Bu da doğrudur elbette ama dördüncü yanıt öğretmenlerin küçük dillerini yutmalarına neden olur; çünkü yanıttan öğrencinin fiziği çok iyi bildiği anlaşılmaktadır…
“Küçük bir ipe bağladığınız barometreyi önce yerde sonra da çatıda sallar ipin uzunluğu ve sallanma periyodları arasındaki farklarla Newton’un g katsayısını hesaplar iki g katsayısı arasındaki farktan binanın yüksekliğini hesaplayabileceğiniz oranı bulursunuz”

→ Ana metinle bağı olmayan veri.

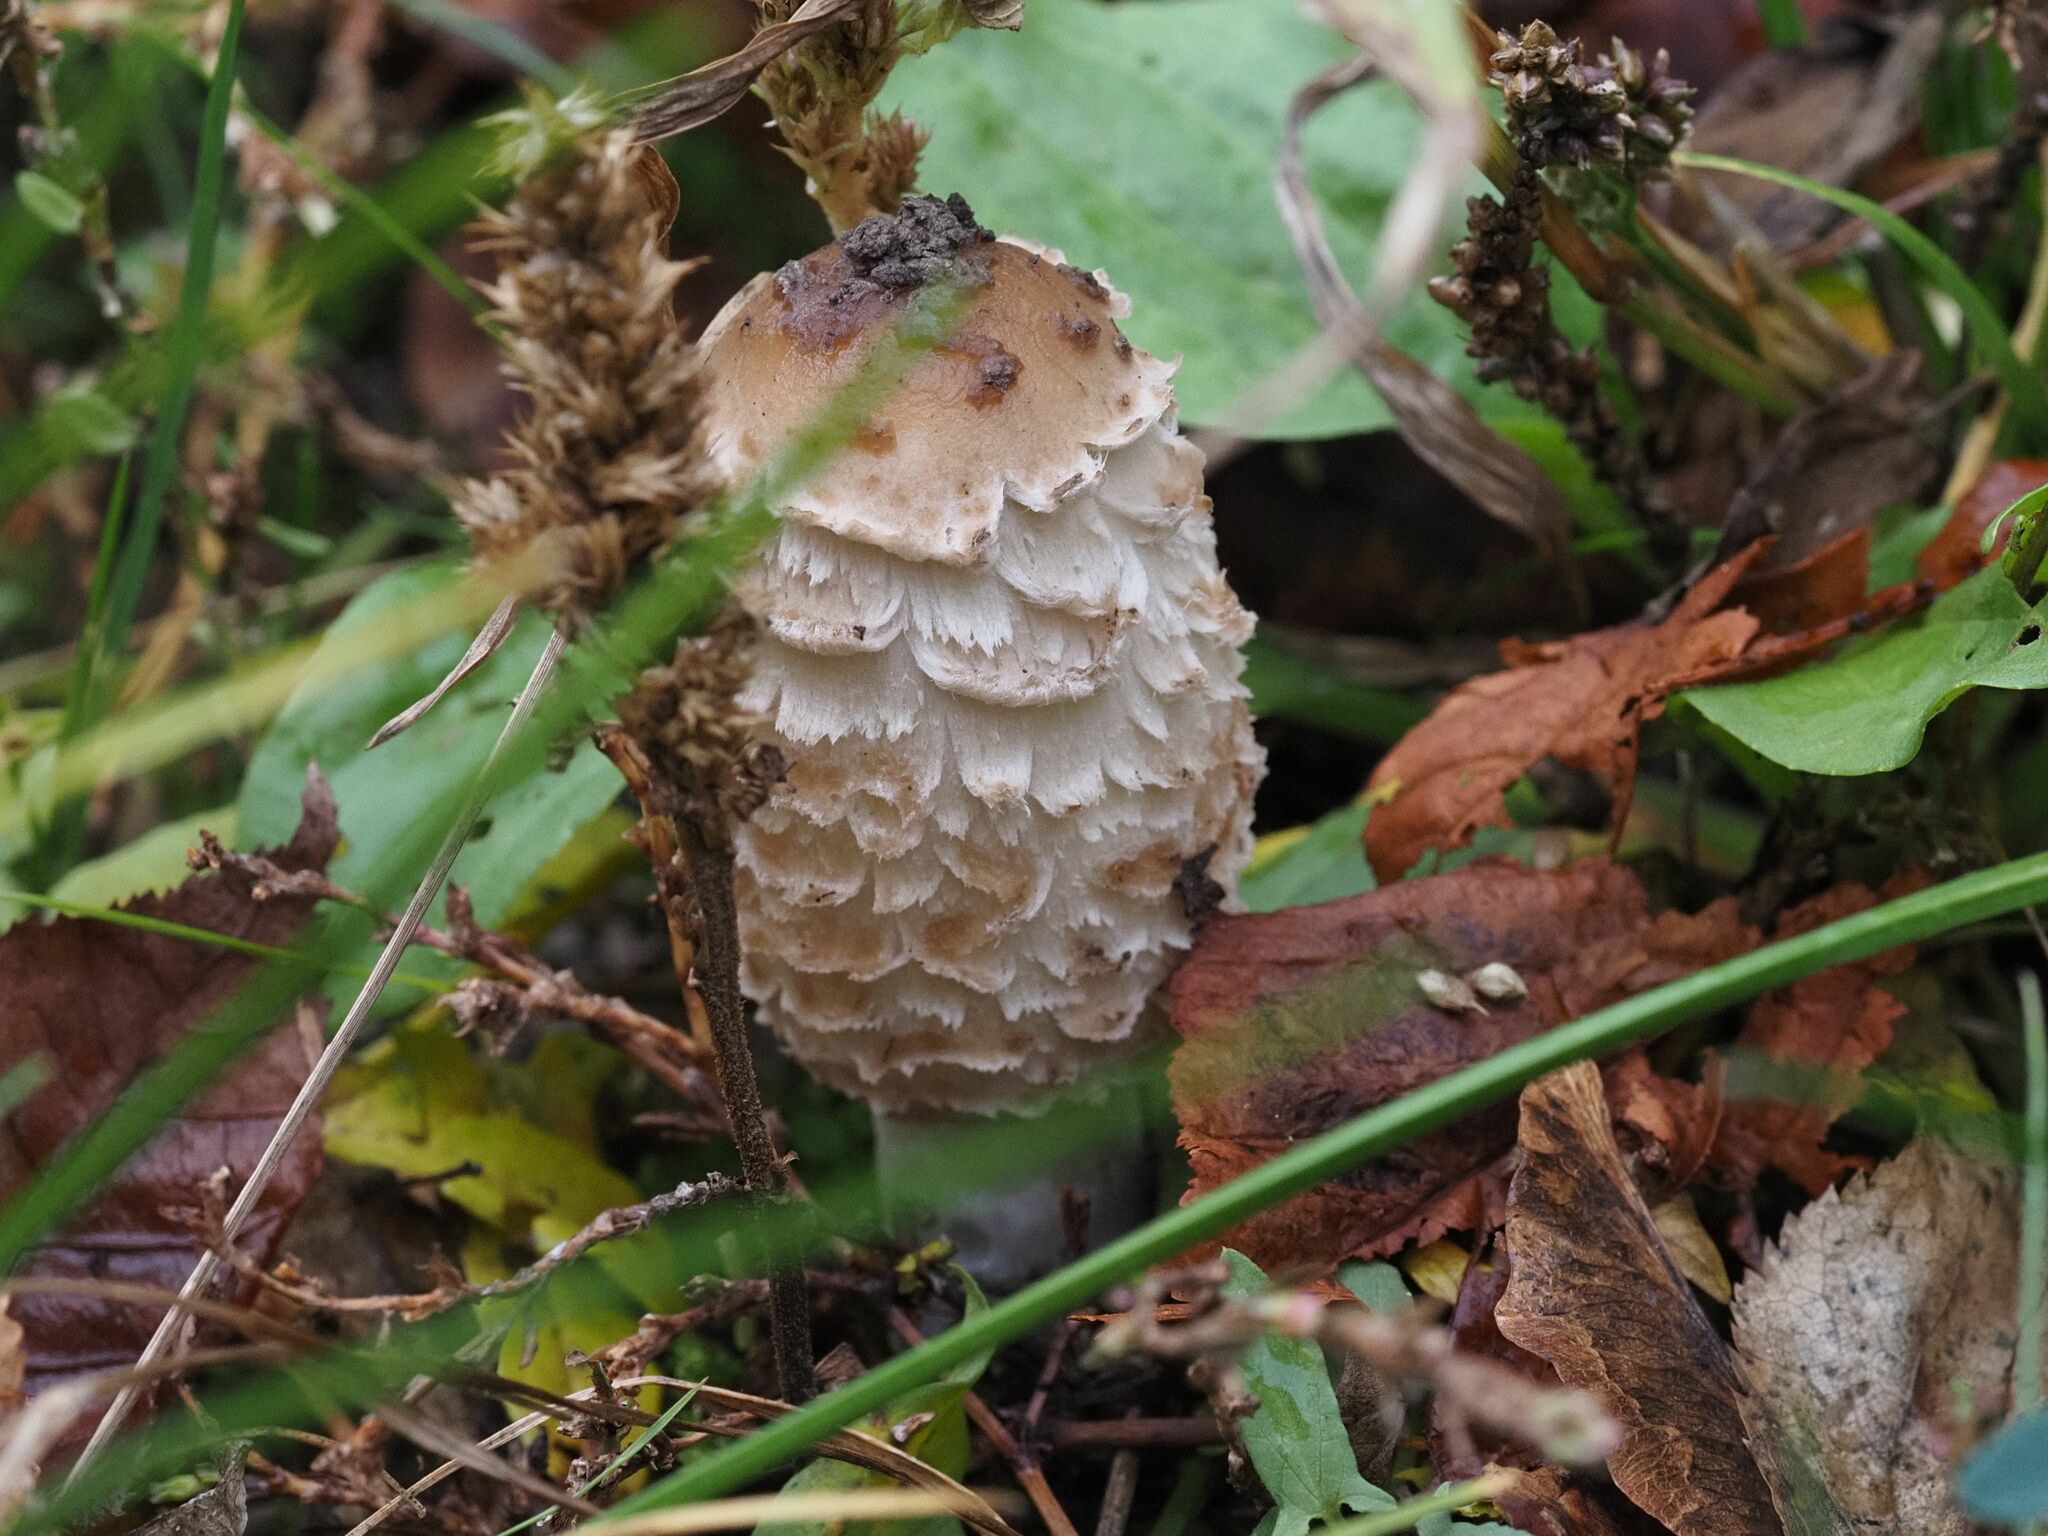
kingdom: Fungi
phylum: Basidiomycota
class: Agaricomycetes
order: Agaricales
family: Agaricaceae
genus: Coprinus
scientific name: Coprinus comatus
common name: Lawyer's wig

Söylenecek bir şey kalmamıştır, öğrencinin sınıfı geçtiği açıktır.
Öğrenci yarattığı etki ile gülümser ve der ki: “Ama bence yapılacak en doğru şey kapıcıya gidip barometreyi hediye edip karşılığında binanın yüksekliğini söylemesini istemekten ibarettir.”
Hep beraber gülmeye başlarlar.

Calandra hayranlıkla sorar öğrenciye:
“Peki, öğretmeninin senden beklediği yanıtı da biliyor musun?”
Öğrenci alaylı bakışlarla yanıtlar
“Evet, çatıda ve yerde hava basıncını ölçerek aradaki farktan hesaplamamız gerekiyor yazmamı bekliyordu”

Calandra merakla şu soruyu sorar: “A be çocuğum, madem istenilen yanıtı biliyordun, neden yazmadın da, bizi bu denli uğraştırdın? “

Öğrenci omuzlarını silkerek yanıtlar, bu soruyu…
“Çünkü dar kafalılıktan ve dar kafalardan bıktım!”

* * *

Yaşamı tek bilinmeyenli bir denklem gibi ele almak, altı boş, kulağa hoş sloganlarla konuşup, zamana göre kendini geliştirmeyen, saplantılı slogan hükümlere göre yaşamak ve mevzi alıp dayatmaya çalışma kolaycılığı; hiçbir kimseyi ve de hiçbir toplumu bir yere götürmez.
Öyle sorular vardır ki; o soruların tek değil, pek çok yanıtı vardır.